◆ **WORK REQUEST**
Word for word, set down every line of the entries below from the line with "locations across the Mid-Atlantic and" to the line with "throughout Pennsylvania.", including both, and no other line.

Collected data
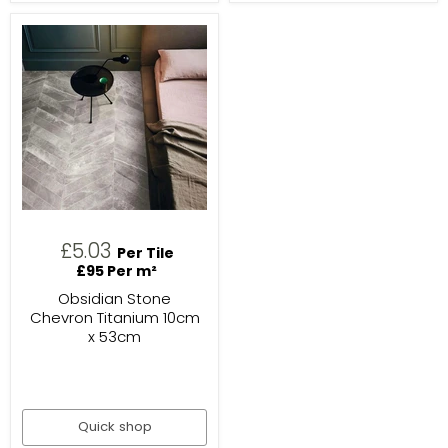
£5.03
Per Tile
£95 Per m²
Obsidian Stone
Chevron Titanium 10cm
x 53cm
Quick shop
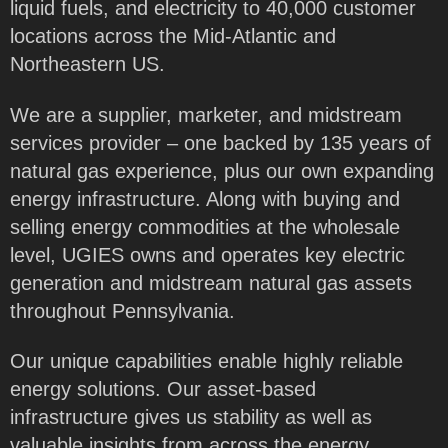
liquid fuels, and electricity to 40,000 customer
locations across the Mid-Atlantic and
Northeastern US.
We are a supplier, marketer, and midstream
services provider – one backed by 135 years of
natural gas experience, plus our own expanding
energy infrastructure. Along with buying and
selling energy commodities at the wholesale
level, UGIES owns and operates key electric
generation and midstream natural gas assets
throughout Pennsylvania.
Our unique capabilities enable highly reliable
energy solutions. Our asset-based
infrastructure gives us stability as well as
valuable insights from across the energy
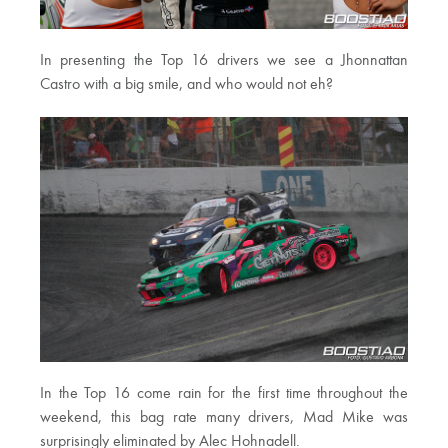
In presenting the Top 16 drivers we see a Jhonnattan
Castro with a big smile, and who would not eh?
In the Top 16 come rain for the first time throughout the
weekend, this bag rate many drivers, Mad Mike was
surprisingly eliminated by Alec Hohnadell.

◆ **RESULT OF THIS TASK**
locations across the Mid-Atlantic and
Northeastern US.
We are a supplier, marketer, and midstream
services provider – one backed by 135 years of
natural gas experience, plus our own expanding
energy infrastructure. Along with buying and
selling energy commodities at the wholesale
level, UGIES owns and operates key electric
generation and midstream natural gas assets
throughout Pennsylvania.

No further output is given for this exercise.